RECORDS Start Marker
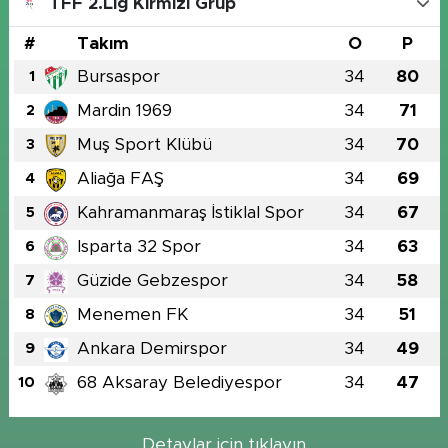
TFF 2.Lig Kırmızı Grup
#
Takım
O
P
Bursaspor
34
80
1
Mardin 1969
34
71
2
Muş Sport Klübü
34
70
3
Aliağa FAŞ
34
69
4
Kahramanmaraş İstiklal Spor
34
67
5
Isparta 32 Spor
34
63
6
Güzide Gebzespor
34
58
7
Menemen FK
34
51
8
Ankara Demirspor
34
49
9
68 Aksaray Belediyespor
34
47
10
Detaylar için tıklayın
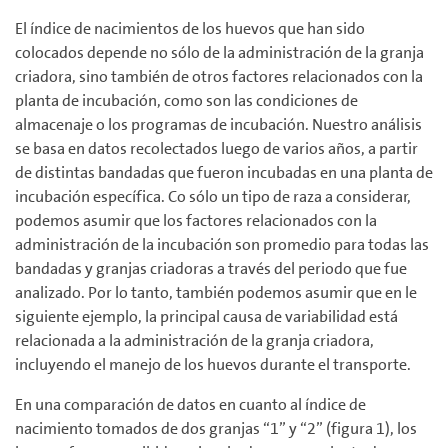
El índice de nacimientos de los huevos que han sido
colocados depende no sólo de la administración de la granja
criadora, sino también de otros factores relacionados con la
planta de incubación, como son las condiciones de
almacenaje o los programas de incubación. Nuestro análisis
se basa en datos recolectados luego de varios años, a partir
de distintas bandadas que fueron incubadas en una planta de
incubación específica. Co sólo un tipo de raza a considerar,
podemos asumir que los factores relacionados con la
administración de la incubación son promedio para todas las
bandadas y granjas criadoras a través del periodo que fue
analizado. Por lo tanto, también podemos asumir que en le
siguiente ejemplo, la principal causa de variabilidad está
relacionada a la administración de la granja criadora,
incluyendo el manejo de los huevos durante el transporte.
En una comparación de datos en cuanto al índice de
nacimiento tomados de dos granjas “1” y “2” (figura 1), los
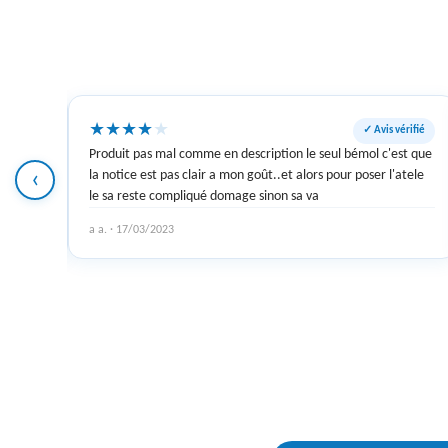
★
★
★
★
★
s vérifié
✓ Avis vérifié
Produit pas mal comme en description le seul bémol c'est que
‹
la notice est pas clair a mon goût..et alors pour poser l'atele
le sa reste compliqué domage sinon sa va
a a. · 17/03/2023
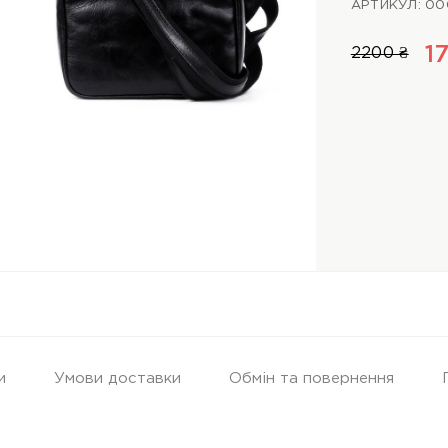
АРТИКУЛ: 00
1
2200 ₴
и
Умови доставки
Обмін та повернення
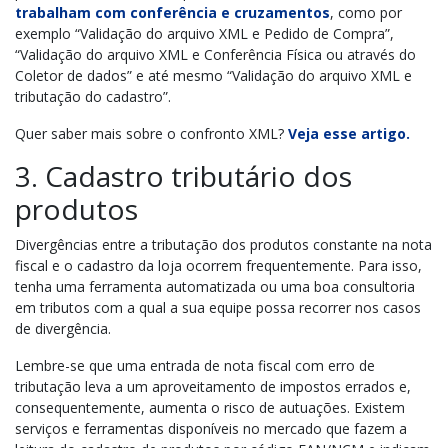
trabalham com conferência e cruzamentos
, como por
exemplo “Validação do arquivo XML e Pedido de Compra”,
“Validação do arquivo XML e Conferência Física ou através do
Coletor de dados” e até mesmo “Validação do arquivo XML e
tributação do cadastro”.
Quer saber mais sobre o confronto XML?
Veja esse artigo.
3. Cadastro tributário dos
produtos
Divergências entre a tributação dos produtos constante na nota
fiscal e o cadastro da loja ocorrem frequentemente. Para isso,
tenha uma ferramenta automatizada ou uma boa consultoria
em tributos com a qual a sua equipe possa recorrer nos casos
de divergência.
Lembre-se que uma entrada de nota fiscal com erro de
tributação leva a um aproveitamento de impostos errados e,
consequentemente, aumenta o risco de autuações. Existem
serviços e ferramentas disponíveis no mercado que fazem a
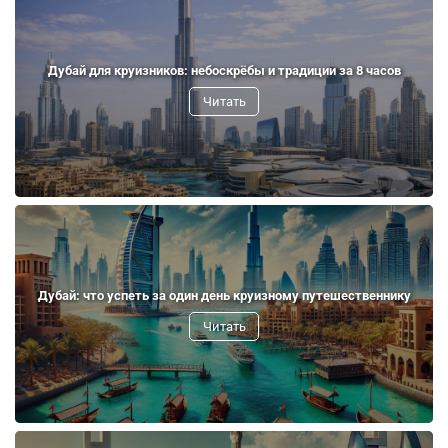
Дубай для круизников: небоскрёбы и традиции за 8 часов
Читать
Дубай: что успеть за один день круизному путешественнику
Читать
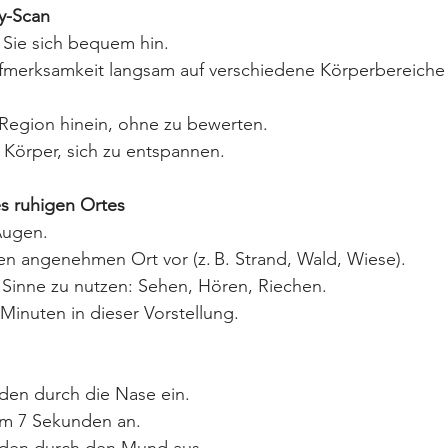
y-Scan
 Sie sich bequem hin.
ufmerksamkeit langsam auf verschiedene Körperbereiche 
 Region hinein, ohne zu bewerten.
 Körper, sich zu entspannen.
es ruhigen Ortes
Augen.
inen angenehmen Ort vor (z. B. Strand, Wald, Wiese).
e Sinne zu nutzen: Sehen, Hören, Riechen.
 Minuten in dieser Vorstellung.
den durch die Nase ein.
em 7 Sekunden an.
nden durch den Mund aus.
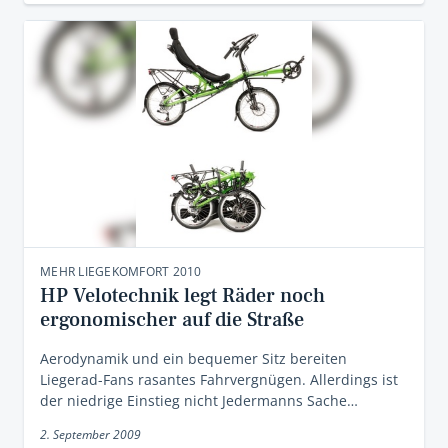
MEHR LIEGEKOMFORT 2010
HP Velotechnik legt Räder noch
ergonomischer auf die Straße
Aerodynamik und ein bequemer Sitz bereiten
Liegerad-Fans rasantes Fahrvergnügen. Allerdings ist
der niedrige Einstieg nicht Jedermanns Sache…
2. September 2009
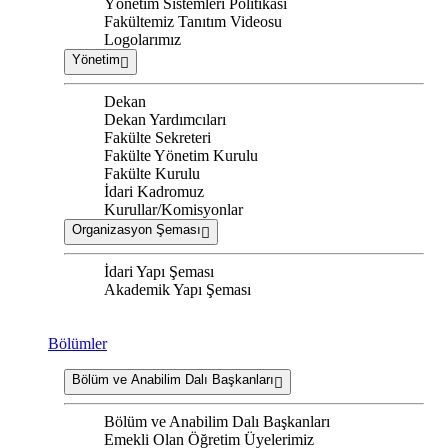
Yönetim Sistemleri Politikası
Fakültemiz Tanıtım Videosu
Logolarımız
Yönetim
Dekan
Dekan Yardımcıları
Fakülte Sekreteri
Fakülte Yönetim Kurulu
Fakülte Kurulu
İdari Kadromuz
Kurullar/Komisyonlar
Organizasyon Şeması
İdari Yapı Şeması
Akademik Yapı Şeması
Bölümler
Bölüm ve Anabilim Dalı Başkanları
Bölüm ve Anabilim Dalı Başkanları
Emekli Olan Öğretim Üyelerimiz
RECORDS End Marker
__WHAT IS BEING ASKED__
With the pictures omitted, print each line of the data above precisely as given.

__RESPONSE__
TFF 2.Lig Kırmızı Grup
#
Takım
O
P
Bursaspor
34
80
1
Mardin 1969
34
71
2
Muş Sport Klübü
34
70
3
Aliağa FAŞ
34
69
4
Kahramanmaraş İstiklal Spor
34
67
5
Isparta 32 Spor
34
63
6
Güzide Gebzespor
34
58
7
Menemen FK
34
51
8
Ankara Demirspor
34
49
9
68 Aksaray Belediyespor
34
47
10
Detaylar için tıklayın
El índice de nacimientos de los huevos que han sido
colocados depende no sólo de la administración de la granja
criadora, sino también de otros factores relacionados con la
planta de incubación, como son las condiciones de
almacenaje o los programas de incubación. Nuestro análisis
se basa en datos recolectados luego de varios años, a partir
de distintas bandadas que fueron incubadas en una planta de
incubación específica. Co sólo un tipo de raza a considerar,
podemos asumir que los factores relacionados con la
administración de la incubación son promedio para todas las
bandadas y granjas criadoras a través del periodo que fue
analizado. Por lo tanto, también podemos asumir que en le
siguiente ejemplo, la principal causa de variabilidad está
relacionada a la administración de la granja criadora,
incluyendo el manejo de los huevos durante el transporte.
En una comparación de datos en cuanto al índice de
nacimiento tomados de dos granjas “1” y “2” (figura 1), los
★
★
★
★
★
s vérifié
✓ Avis vérifié
Produit pas mal comme en description le seul bémol c'est que
‹
la notice est pas clair a mon goût..et alors pour poser l'atele
le sa reste compliqué domage sinon sa va
a a. · 17/03/2023
АРТИКУЛ: 00
1
2200 ₴
и
Умови доставки
Обмін та повернення
trabalham com conferência e cruzamentos
, como por
exemplo “Validação do arquivo XML e Pedido de Compra”,
“Validação do arquivo XML e Conferência Física ou através do
Coletor de dados” e até mesmo “Validação do arquivo XML e
tributação do cadastro”.
Quer saber mais sobre o confronto XML?
Veja esse artigo.
3. Cadastro tributário dos
produtos
Divergências entre a tributação dos produtos constante na nota
fiscal e o cadastro da loja ocorrem frequentemente. Para isso,
tenha uma ferramenta automatizada ou uma boa consultoria
em tributos com a qual a sua equipe possa recorrer nos casos
de divergência.
Lembre-se que uma entrada de nota fiscal com erro de
tributação leva a um aproveitamento de impostos errados e,
consequentemente, aumenta o risco de autuações. Existem
serviços e ferramentas disponíveis no mercado que fazem a
Дубай для круизников: небоскрёбы и традиции за 8 часов
Читать
Дубай: что успеть за один день круизному путешественнику
Читать
y-Scan
 Sie sich bequem hin.
ufmerksamkeit langsam auf verschiedene Körperbereiche 
 Region hinein, ohne zu bewerten.
 Körper, sich zu entspannen.
es ruhigen Ortes
Augen.
inen angenehmen Ort vor (z. B. Strand, Wald, Wiese).
e Sinne zu nutzen: Sehen, Hören, Riechen.
 Minuten in dieser Vorstellung.
den durch die Nase ein.
em 7 Sekunden an.
nden durch den Mund aus.
MEHR LIEGEKOMFORT 2010
HP Velotechnik legt Räder noch
ergonomischer auf die Straße
Aerodynamik und ein bequemer Sitz bereiten
Liegerad-Fans rasantes Fahrvergnügen. Allerdings ist
der niedrige Einstieg nicht Jedermanns Sache…
2. September 2009
Yönetim Sistemleri Politikası
Fakültemiz Tanıtım Videosu
Logolarımız
Yönetim
Dekan
Dekan Yardımcıları
Fakülte Sekreteri
Fakülte Yönetim Kurulu
Fakülte Kurulu
İdari Kadromuz
Kurullar/Komisyonlar
Organizasyon Şeması
İdari Yapı Şeması
Akademik Yapı Şeması
Bölümler
Bölüm ve Anabilim Dalı Başkanları
Bölüm ve Anabilim Dalı Başkanları
Emekli Olan Öğretim Üyelerimiz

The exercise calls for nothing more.